In recent decades, biochemical science and technology has made tremendous progress. A recent survey among US universities has revealed that nearly half of academic funding is devoted to the life sciences [1], and a similar situation prevails in most other industrialized countries. In spite of this massive investment, the share of biotechnology in the production of energy and chemicals is small -educated estimates are in the range of 3% (R Diercks, BASF AG, personal communication). Thus, much remains to be done to develop the "biorefinery" concept (see, e.g. ref. [2]) from vision into reality.

To date, enzyme technology in industry has been mostly restricted to selective hydrolyses or ester/amide bond formations. Important unit operations in chemical synthesis such as C-C bond formation or selective oxidations have remained the domain of the synthetic organic chemist, who can find in his or her textbooks a vast number of protocols for the transformation of many, if not most types of possible structures. Enzymatic methods have been less successful in these domains, major stumbling blocks being the lack of enzymes with the required selectivity and the need for expensive cofactors such as NADH or ATP.

More recently, techniques such as protein engineering, directed evolution, co-factor regeneration, and metabolic engineering have opened up new avenues to remove these bottlenecks. In addition, new types of enzymes have appeared on the stage of enzyme technology. Thus, among the oxidizing enzymes cytochrome and flavine monooxygenases, a class of enzymes hitherto unknown in the context of enzyme technology, are now being hotly investigated for use in fine chemical selective oxidation. Also laccases, mostly known for their potential as bleaching agents for paper pulp, are just being rediscovered as candidates for selective biooxidation.

Research in advanced enzyme technology is global. In fact, a Japanese program on "Green Biotechnology", inaugurated as early as 2000 and now in its second 5-year cycle (S Shimizu, Coordinator of METI project "Green Biotechnology", personal communication), has made significant advances towards the design of selective oxidative enzymes.

It is thus our great privilege to have collected 12 contributions from leaders in this area of research with pharmaceutical or chemical backgrounds, from industry and from academia, working in Europe, the USA and Japan, to provide insight into the state of the art in work to turn oxidizing enzymes into a tool for the pharmaceutical and chemical industries.

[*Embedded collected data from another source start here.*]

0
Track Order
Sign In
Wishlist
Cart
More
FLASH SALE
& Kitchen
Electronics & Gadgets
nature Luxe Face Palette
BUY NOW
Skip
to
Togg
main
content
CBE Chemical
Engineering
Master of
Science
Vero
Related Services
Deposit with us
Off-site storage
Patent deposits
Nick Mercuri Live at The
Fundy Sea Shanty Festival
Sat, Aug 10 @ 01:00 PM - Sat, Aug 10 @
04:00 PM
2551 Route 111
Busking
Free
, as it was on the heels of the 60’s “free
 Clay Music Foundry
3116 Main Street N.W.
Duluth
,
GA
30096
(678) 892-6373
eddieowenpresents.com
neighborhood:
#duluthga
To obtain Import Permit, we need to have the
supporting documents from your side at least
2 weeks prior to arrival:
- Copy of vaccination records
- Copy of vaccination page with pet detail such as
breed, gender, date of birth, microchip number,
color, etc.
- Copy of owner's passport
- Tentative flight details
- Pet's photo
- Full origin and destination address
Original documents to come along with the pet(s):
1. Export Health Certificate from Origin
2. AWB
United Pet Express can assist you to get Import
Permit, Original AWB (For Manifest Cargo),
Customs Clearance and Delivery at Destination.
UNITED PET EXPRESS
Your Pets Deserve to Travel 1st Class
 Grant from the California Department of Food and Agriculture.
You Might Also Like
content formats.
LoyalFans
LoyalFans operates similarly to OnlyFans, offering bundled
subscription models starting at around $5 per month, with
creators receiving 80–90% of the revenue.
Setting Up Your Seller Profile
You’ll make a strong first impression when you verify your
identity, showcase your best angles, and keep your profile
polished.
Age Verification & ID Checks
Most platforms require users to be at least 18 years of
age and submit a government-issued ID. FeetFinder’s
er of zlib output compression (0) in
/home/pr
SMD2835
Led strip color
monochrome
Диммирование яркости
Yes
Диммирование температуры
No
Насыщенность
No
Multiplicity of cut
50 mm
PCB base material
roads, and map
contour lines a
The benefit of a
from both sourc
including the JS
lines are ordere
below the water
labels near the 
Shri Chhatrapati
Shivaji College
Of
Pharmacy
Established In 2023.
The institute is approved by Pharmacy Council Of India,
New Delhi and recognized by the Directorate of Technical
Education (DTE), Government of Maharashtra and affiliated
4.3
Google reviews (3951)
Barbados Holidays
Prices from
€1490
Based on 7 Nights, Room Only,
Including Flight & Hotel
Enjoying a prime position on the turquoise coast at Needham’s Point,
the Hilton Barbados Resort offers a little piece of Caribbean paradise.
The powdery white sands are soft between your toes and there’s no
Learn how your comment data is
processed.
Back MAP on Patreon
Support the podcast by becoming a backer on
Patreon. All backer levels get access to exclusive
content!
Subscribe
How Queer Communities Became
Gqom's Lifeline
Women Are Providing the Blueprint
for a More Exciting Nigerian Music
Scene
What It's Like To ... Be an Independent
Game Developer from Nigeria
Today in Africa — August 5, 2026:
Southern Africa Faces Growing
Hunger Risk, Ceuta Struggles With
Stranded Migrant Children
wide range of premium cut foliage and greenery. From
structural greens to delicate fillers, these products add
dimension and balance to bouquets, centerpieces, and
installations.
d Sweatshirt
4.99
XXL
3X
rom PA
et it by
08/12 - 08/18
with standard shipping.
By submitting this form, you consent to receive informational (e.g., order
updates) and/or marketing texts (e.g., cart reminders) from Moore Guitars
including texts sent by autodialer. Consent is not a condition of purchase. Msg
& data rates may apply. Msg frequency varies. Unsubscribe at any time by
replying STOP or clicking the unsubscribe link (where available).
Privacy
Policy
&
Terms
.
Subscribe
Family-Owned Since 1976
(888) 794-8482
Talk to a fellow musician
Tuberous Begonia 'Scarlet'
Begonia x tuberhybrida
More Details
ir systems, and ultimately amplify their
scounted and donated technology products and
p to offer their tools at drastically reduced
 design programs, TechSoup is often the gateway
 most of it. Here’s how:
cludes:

At this point we wish to acknowledge the excellent cooperation of the authors of this book, who all submitted manuscripts and corrections on time and without any delay. Thanks are also due to Dr Waltraud Wuest and colleagues at Wiley-VCH Publishers in Weinheim, Germany, who did a proficient job in editing the manuscript, and to Mr Alexander Seifert of our institute who provided us with a fine graph for the cover.

Finally, we are grateful to the German Research Foundation (DFG) for financial support of the Cooperative Research Center "Selective oxidation using molecular oxygen" (SFB706) and the Ministry of Science, Research and the Arts Baden-Wuerttemberg for institutional funding.